LONG BEACH, Calif. — Roughly 12 hours after being swept by No. 1 Long Beach State in the Big West tournament final, Hawaii’s men’s volleyball season was swept under the rug.
The Rainbow Warriors failed to garner an at-large bid to the NCAA tournament Sunday morning, with one of the two open spots going to UC Irvine, which UH beat the Big West semis.
The snub is likely to draw the ire of Hawaii coach Charlie Wade.
“I wouldn’t say our chance is 100 percent to get in, but I don’t see how they move us down (in the RPI),” Wade told the Honolulu Star-Advertiser Saturday night after UH fell to 19-8. “If they don’t take us, who was No. 2 team and the No. 2 seed in the No. 1 conference, with a top-five RPI, then who? I think if they were to take someone else, then the RPI means nothing.”
The other at-large selection went to UCLA, which is hosting the national tournament beginning with the two first-round matches on May 1.
Coming into the week, the Ratings Percentage Index, which ranks teams based on factors including strength of schedule, had Long Beach State at 1, followed by Brigham Young, UCLA, UC Irvine, Hawaii, Loyola-Chicago and Ohio State.
The Rainbow Warriors were the only team to beat Long Beach State and UCLA, as well as defeating Irvine twice. UCI also beat UH once.
“I’ve been on both sides (of getting an at-large berth),” Long Beach State coach Alan Knipe said after his team kept the Warriors out of system for most of the 102 minutes at the Walter Pyramid, “and it’s not an ideal situation to have to wait on a committee.”
The 49ers had no such worries on Saturday night when they won the inaugural Big West tournament title, doing so in convincing fashion. Junior setter Josh Tuaniga, named the tourney’s most valuable player, orchestrated an efficient and balanced attack that kept the Warriors off-balance.
Long Beach State hit .369, just 10 points off its national-best percentage coming into the match. Two-time league MVP TJ DeFalco, a junior hitter, and junior opposite Kyle Ensing each had eight kills and senior hitter Bjarne Huus, who had seven kills on 12 swings with no errors for the 49ers as they ran their home winning streak to 29 dating back to 2016.
Hawaii sophomore opposite Rado Parapunov finished with a match-high 10 kills but had eight errors, mostly when being blocked. Junior hitter Brett Rosenmeier added eight kills.
The 49ers focused on shutting down junior middle Dalton Solbrig, who had nine kills without an error in Friday’s win over UC Irvine. He had three kills and four errors, hitting -.143.

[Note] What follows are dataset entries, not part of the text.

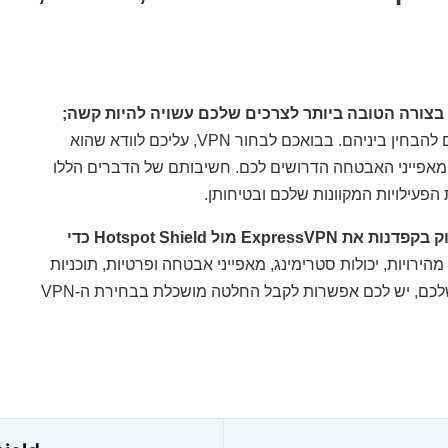
בטח מצאתם הרבה מידע באינטרנט שלא עוזר לכם להבחין ביניהם. בבואכם לבחור VPN, עליכם לוודא שהוא
אפייני האבטחה הדרושים לכם. חשיבותם של הדברים הללו
פעילויות המקוונות שלכם ובטיחותן.
הצוות שלי ואני לקחנו את הזמן כדי לבדוק בקפדנות את ExpressVPN מול Hotspot Shield כדי
הירויות, יכולות סטרימינג, מאפייני אבטחה ופרטיות, תוכניות
תמחור ועוד. מכאן, לא משנה מה סדר העדיפויות שלכם, יש לכם אפשרות לקבל החלטה מושכלת בבחירת ה-VPN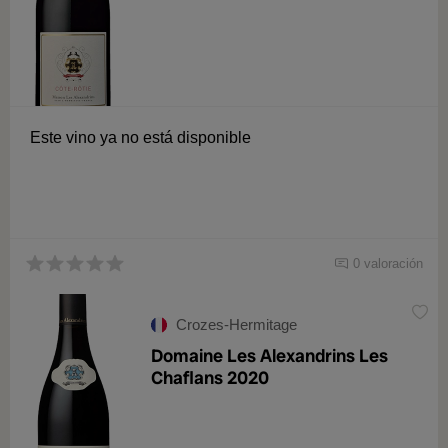
Este vino ya no está disponible
0 valoración
Crozes-Hermitage
Domaine Les Alexandrins Les
Chaflans 2020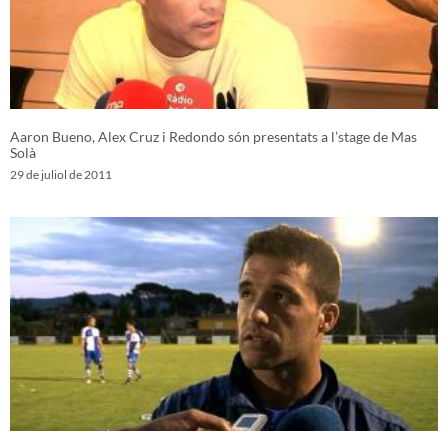
Aaron Bueno, Alex Cruz i Redondo són presentats a l’stage de Mas
Solà
29 de juliol de 2011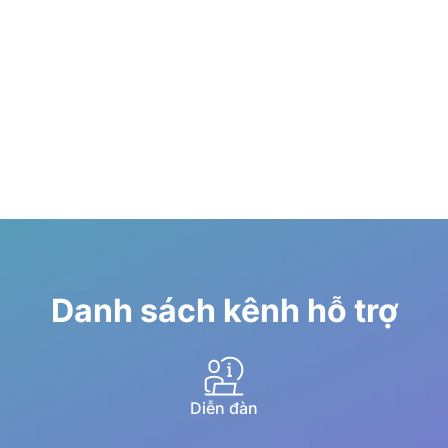
Danh sách kênh hỗ trợ
Diễn đàn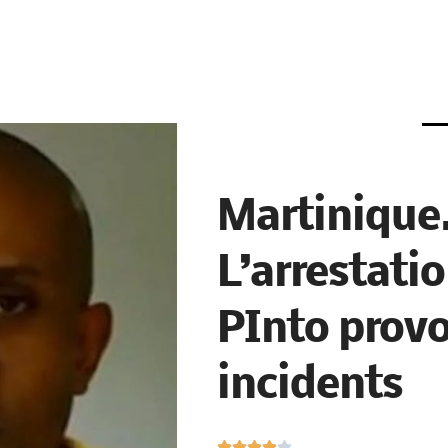
Martinique
L’arrestati
PInto prov
incidents
N




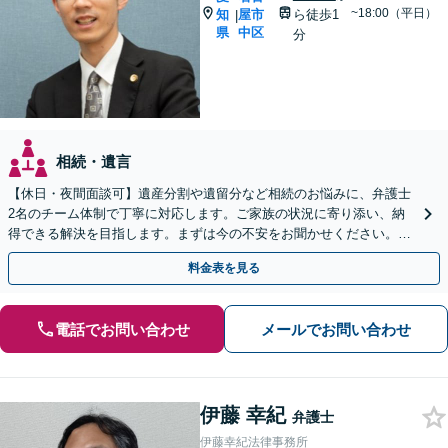
~18:00（平日）
知
屋市
ら徒歩1
|
県
中区
分
相続・遺言
【休日・夜間面談可】遺産分割や遺留分など相続のお悩みに、弁護士
2名のチーム体制で丁寧に対応します。ご家族の状況に寄り添い、納
得できる解決を目指します。まずは今の不安をお聞かせください。
【メール・WEB相談可】
料金表を見る
電話でお問い合わせ
メールでお問い合わせ
伊藤 幸紀
弁護士
伊藤幸紀法律事務所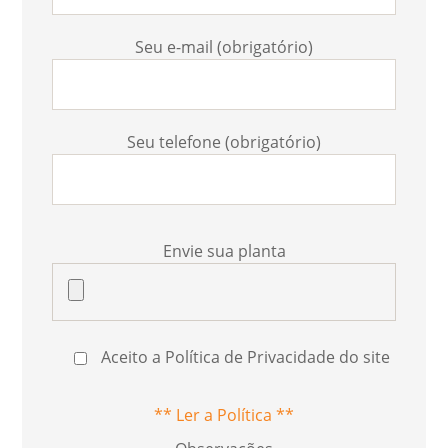
Seu e-mail (obrigatório)
Seu telefone (obrigatório)
Envie sua planta
Aceito a Política de Privacidade do site
** Ler a Política **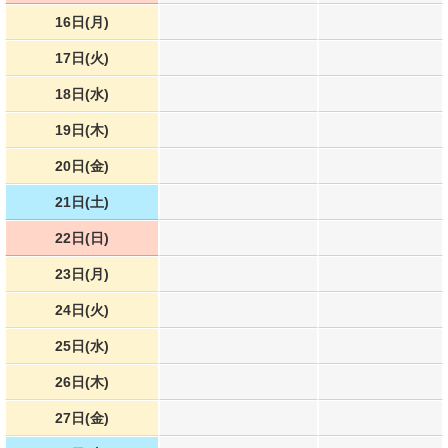
16日(月)
17日(火)
18日(水)
19日(木)
20日(金)
21日(土)
22日(日)
23日(月)
24日(火)
25日(水)
26日(木)
27日(金)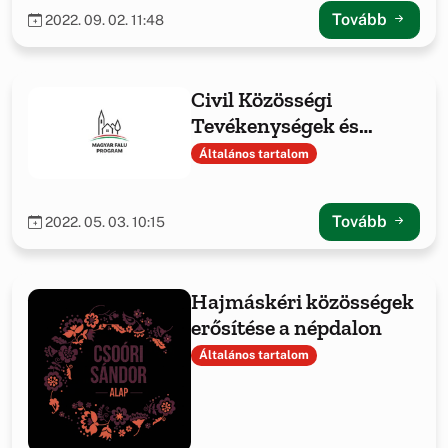
bemutatása
Tovább
2022. 09. 02. 11:48
Civil Közösségi
Tevékenységek és
Feltételeinek
Általános tartalom
Támogatása
Tovább
2022. 05. 03. 10:15
Hajmáskéri közösségek
erősítése a népdalon
Általános tartalom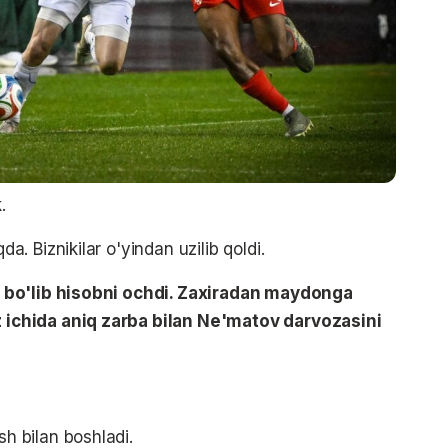
.
 Biznikilar o'yindan uzilib qoldi.
 bo'lib hisobni ochdi. Zaxiradan maydonga
ichida aniq zarba bilan Ne'matov darvozasini
sh bilan boshladi.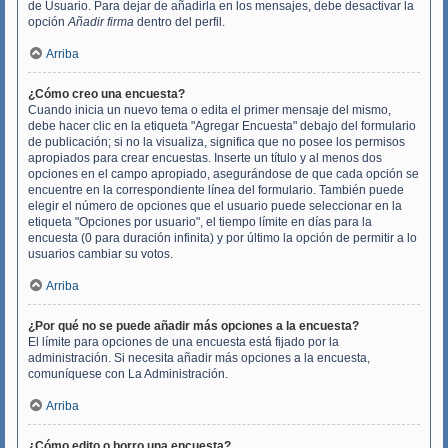
de Usuario. Para dejar de añadirla en los mensajes, debe desactivar la
opción
Añadir firma
dentro del perfil.
Arriba
¿Cómo creo una encuesta?
Cuando inicia un nuevo tema o edita el primer mensaje del mismo,
debe hacer clic en la etiqueta "Agregar Encuesta" debajo del formulario
de publicación; si no la visualiza, significa que no posee los permisos
apropiados para crear encuestas. Inserte un título y al menos dos
opciones en el campo apropiado, asegurándose de que cada opción se
encuentre en la correspondiente línea del formulario. También puede
elegir el número de opciones que el usuario puede seleccionar en la
etiqueta "Opciones por usuario", el tiempo límite en días para la
encuesta (0 para duración infinita) y por último la opción de permitir a lo
usuarios cambiar su votos.
Arriba
¿Por qué no se puede añadir más opciones a la encuesta?
El límite para opciones de una encuesta está fijado por la
administración. Si necesita añadir más opciones a la encuesta,
comuníquese con La Administración.
Arriba
¿Cómo edito o borro una encuesta?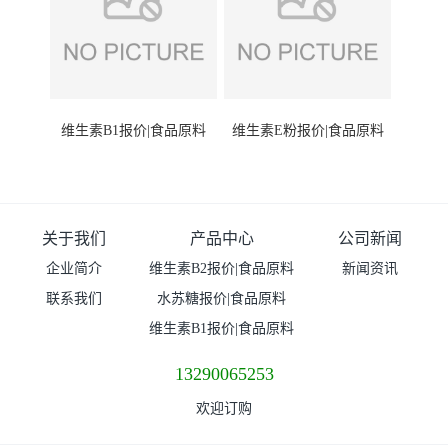
维生素B1报价|食品原料
维生素E粉报价|食品原料
关于我们
产品中心
公司新闻
企业简介
维生素B2报价|食品原料
新闻资讯
联系我们
水苏糖报价|食品原料
维生素B1报价|食品原料
13290065253
欢迎订购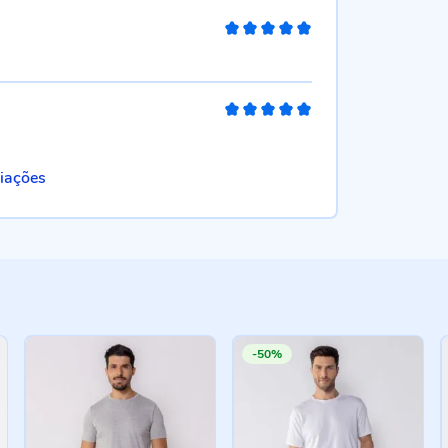
100%
100%
liações
-50%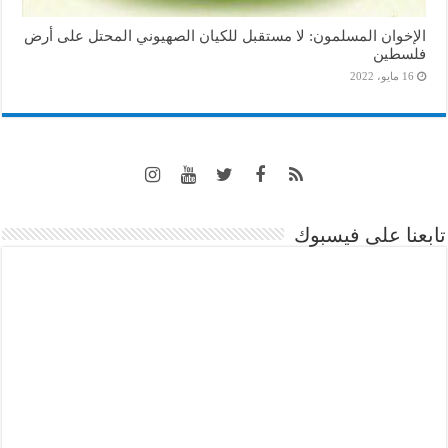
الإخوان المسلمون: لا مستقبل للكيان الصهيوني المحتل على أرض
فلسطين
16 مايو، 2022
تابعنا على فيسبوك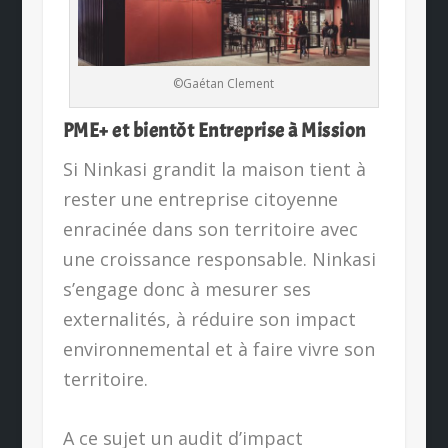
©Gaétan Clement
PME+ et bientôt Entreprise à Mission
Si Ninkasi grandit la maison tient à
rester une entreprise citoyenne
enracinée dans son territoire avec
une croissance responsable. Ninkasi
s’engage donc à mesurer ses
externalités, à réduire son impact
environnemental et à faire vivre son
territoire.
A ce sujet un audit d’impact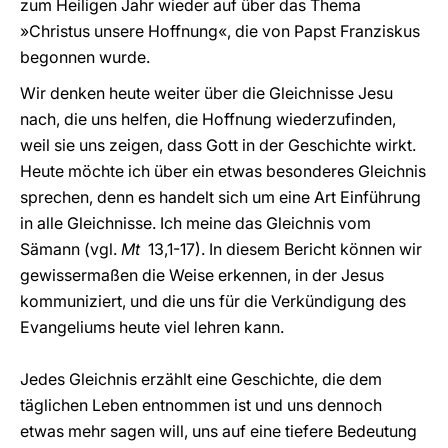
zum Heiligen Jahr wieder auf über das Thema
»Christus unsere Hoffnung«, die von Papst Franziskus
begonnen wurde.
Wir denken heute weiter über die Gleichnisse Jesu
nach, die uns helfen, die Hoffnung wiederzufinden,
weil sie uns zeigen, dass Gott in der Geschichte wirkt.
Heute möchte ich über ein etwas besonderes Gleichnis
sprechen, denn es handelt sich um eine Art Einführung
in alle Gleichnisse. Ich meine das Gleichnis vom
Sämann (vgl.
Mt
13,1-17). In diesem Bericht können wir
gewissermaßen die Weise erkennen, in der Jesus
kommuniziert, und die uns für die Verkündigung des
Evangeliums heute viel lehren kann.
Jedes Gleichnis erzählt eine Geschichte, die dem
täglichen Leben entnommen ist und uns dennoch
etwas mehr sagen will, uns auf eine tiefere Bedeutung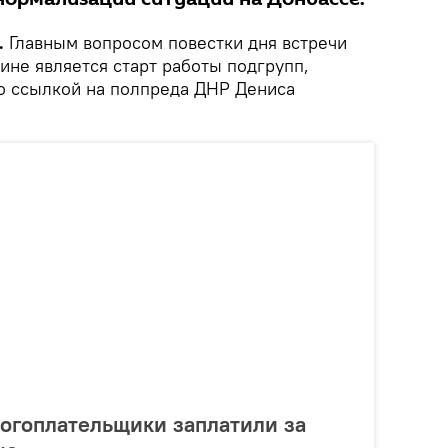
.
Главным вопросом повестки дня встречи
ине является старт работы подгрупп,
о ссылкой на полпреда ДНР Дениса
огоплательщики заплатили за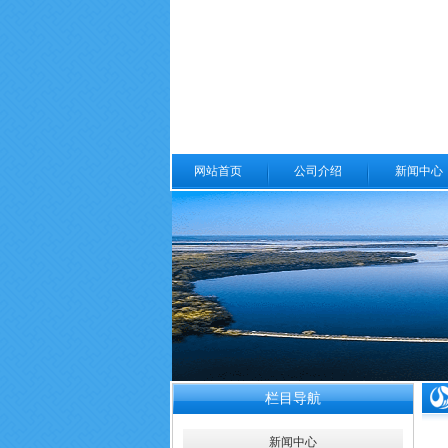
网站首页
公司介绍
新闻中心
栏目导航
新闻中心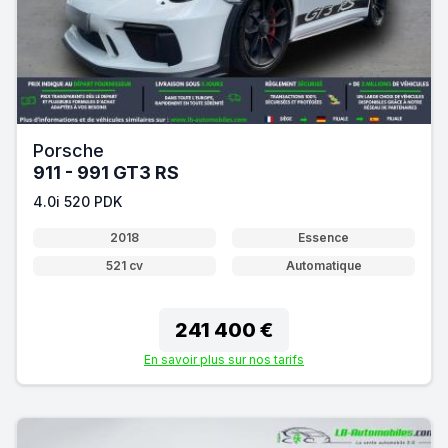
Porsche
911 - 991 GT3 RS
4.0i 520 PDK
2018
Essence
521 cv
Automatique
241 400 €
En savoir plus sur nos tarifs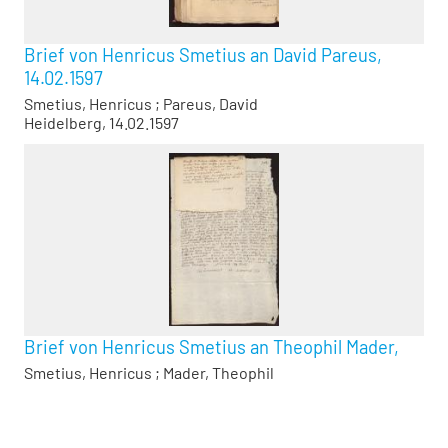
Brief von Henricus Smetius an David Pareus,
14.02.1597
Smetius, Henricus
;
Pareus, David
Heidelberg, 14.02.1597
Brief von Henricus Smetius an Theophil Mader,
Smetius, Henricus
;
Mader, Theophil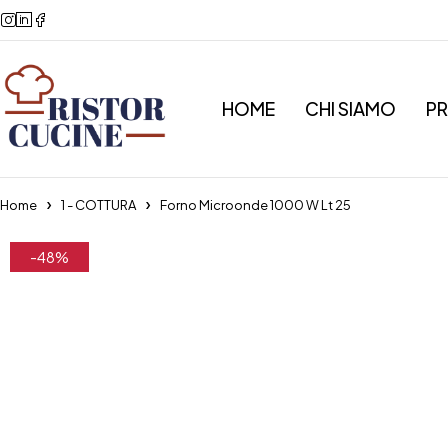
HOME
CHI SIAMO
P
Home
1 - COTTURA
Forno Microonde 1000 W Lt 25
-48%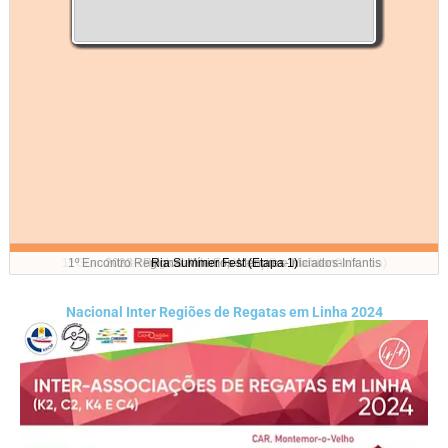
1ª Grande Maratona da Ria de Aveiro(Por: Helder Caixinha)
1º Encontro Regional Mínimos-Menores-Iniciados-Infantis
2023 - Regional de Esperanças e Maratona
Ria Summer Fest (Etapa 1)
Nacional Inter Regiões de Regatas em Linha 2024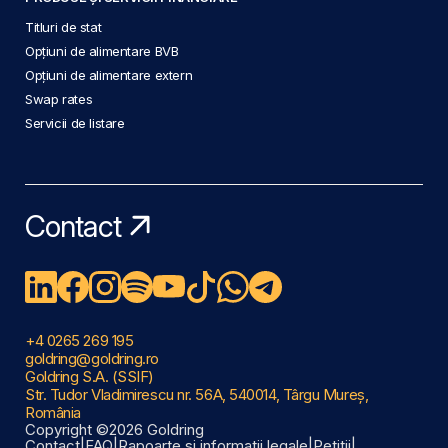
Titluri de stat
Opțiuni de alimentare BVB
Opțiuni de alimentare extern
Swap rates
Servicii de listare
Contact
+4 0265 269 195
goldring@goldring.ro
Goldring S.A. (SSIF)
Str. Tudor Vladimirescu nr. 56A, 540014, Târgu Mureș,
România
Copyright ©2026 Goldring
Contact
|
FAQ
|
Rapoarte și informații legale
|
Petiții
|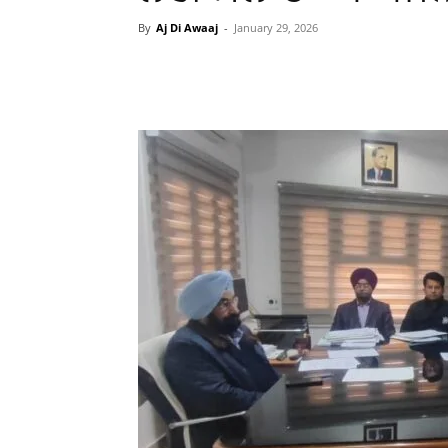
By
Aj Di Awaaj
-
January 29, 2026
WhatsApp
Facebook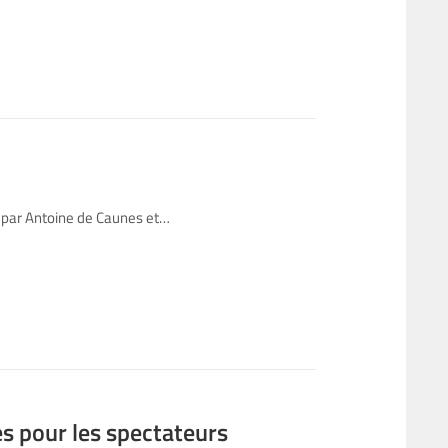
 par Antoine de Caunes et…
s pour les spectateurs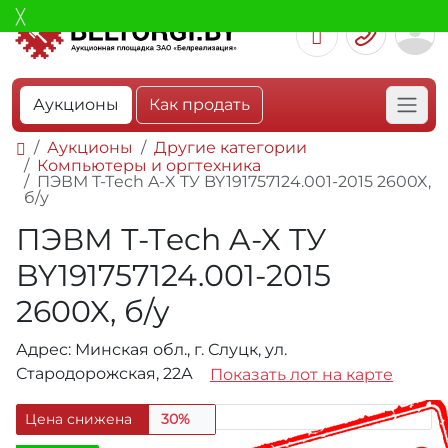
Аукционы
Как продать
Аукционы
Другие категории
Компьютеры и оргтехника
ПЭВМ Т-Тech A-X TУ BY191757124.001-2015 2600X,
б/у
ПЭВМ Т-Тech A-X TУ
BY191757124.001-2015
2600X, б/у
Адрес: Минская обл., г. Слуцк, ул.
Стародорожская, 22А
Показать лот на карте
Цена снижена
30%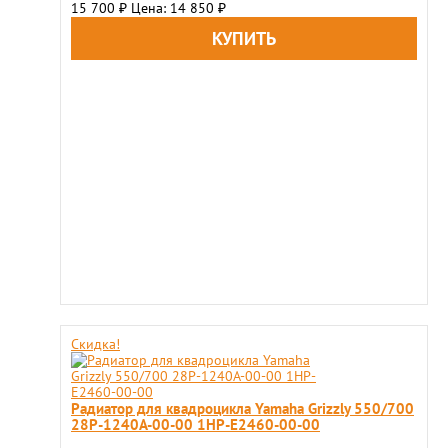
15 700
Цена: 14 850
₽
₽
Скидка!
Радиатор для квадроцикла Yamaha Grizzly 550/700
28P-1240A-00-00 1HP-E2460-00-00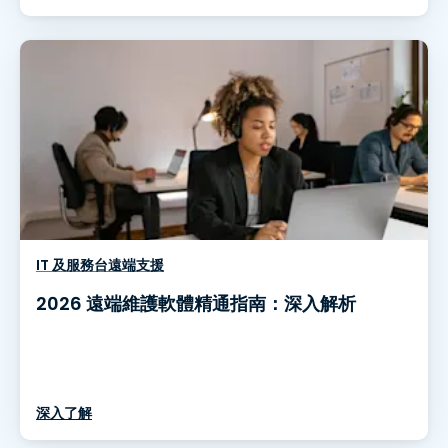
IT 及服務台遠端支援
2026 遠端維護軟體精通指南：深入解析
深入了解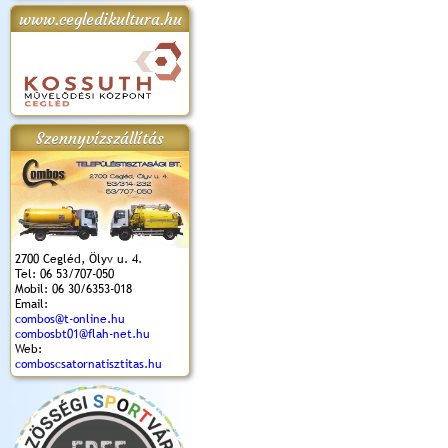
www.cegledikultura.hu
apok 2018.
Kossuth Toborzó
Szent István Ünnepe
V. Ceglédi Vágta
Laska feszt
Ünnepély
és Magyarok
(2017. 06. 18.)
2017.06.
2017.09.22-23.
Kenyere Program
(2017. 08. 20.)
Szennyvízszállítás
2700 Cegléd, Ölyv u. 4.
Tel: 06 53/707-050
Mobil: 06 30/6353-018
Email:
combos@t-online.hu
combosbt01@flah-net.hu
Web:
comboscsatornatisztitas.hu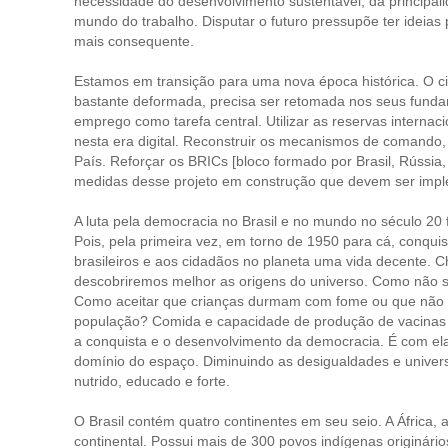
necessidade do desenvolvimento sustentável, da principa
mundo do trabalho. Disputar o futuro pressupõe ter ideias
mais consequente.
Estamos em transição para uma nova época histórica. O ci
bastante deformada, precisa ser retomada nos seus funda
emprego como tarefa central. Utilizar as reservas interna
nesta era digital. Reconstruir os mecanismos de comando, c
País. Reforçar os BRICs [bloco formado por Brasil, Rússia,
medidas desse projeto em construção que devem ser imp
A luta pela democracia no Brasil e no mundo no século 20 f
Pois, pela primeira vez, em torno de 1950 para cá, conqui
brasileiros e aos cidadãos no planeta uma vida decente.
descobriremos melhor as origens do universo. Como não s
Como aceitar que crianças durmam com fome ou que não 
população? Comida e capacidade de produção de vacinas 
a conquista e o desenvolvimento da democracia. É com el
domínio do espaço. Diminuindo as desigualdades e univers
nutrido, educado e forte.
O Brasil contém quatro continentes em seu seio. A África, 
continental. Possui mais de 300 povos indígenas originário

“We had the same plan when we were in Hawaii and didn’t execute that,” Knipe said of Solbrig, who had a combined 18 kills with two errors in the two matches at the Stan Sheriff Center
The Beach kept the pressure on from the service line all night, with 10 aces and other heaters that shook Hawaii’s normally steady serve-receive. What has been one of the Warriors’ strengths — their passing — became a liability, which limited junior setter Joe Worsley’s options.
“Hats off to Long Beach,” Worsley said after his team hit a season-low.152. “They were really going after it from the service line. When they’re reeling like that (from the service line), it’s really tough to stop them.”
Hawaii led just once the entire match, that at 1-0 to open Set 2, and that was on a 49ers service error. As close as Set 1 had been, with the Warriors fending off two set points to close to 24-23, the rest of the night was the complete opposite.
Wade said he thought the team had heavy legs during Saturday’s practice, some obvious signs of fatigue from the travel.
“We didn’t have quite the same bounce that we usually had,” he said. “If we had closed out the first set, maybe it’s a little different outcome. Second set, they had a couple nice serving runs and once they get a lead, Josh can get pretty creative.
“Same thing happened in the third when we got way down. That’s the disappointment, in getting behind early and our serve-reception, one of our strong suits.
“I still think we’re a very good volleyball team and we deserve for our season to continue.”
The NCAA thought otherwise.
On Saturday night, BYU defeated UCLA for the Mountain Pacific Sports Federation title and automatic bid, and Ohio State defeated Loyola-Chicago for the MIVA’s automatic bid. The other automatic bids went to Harvard in the EIVA and King in Conference Carolinas.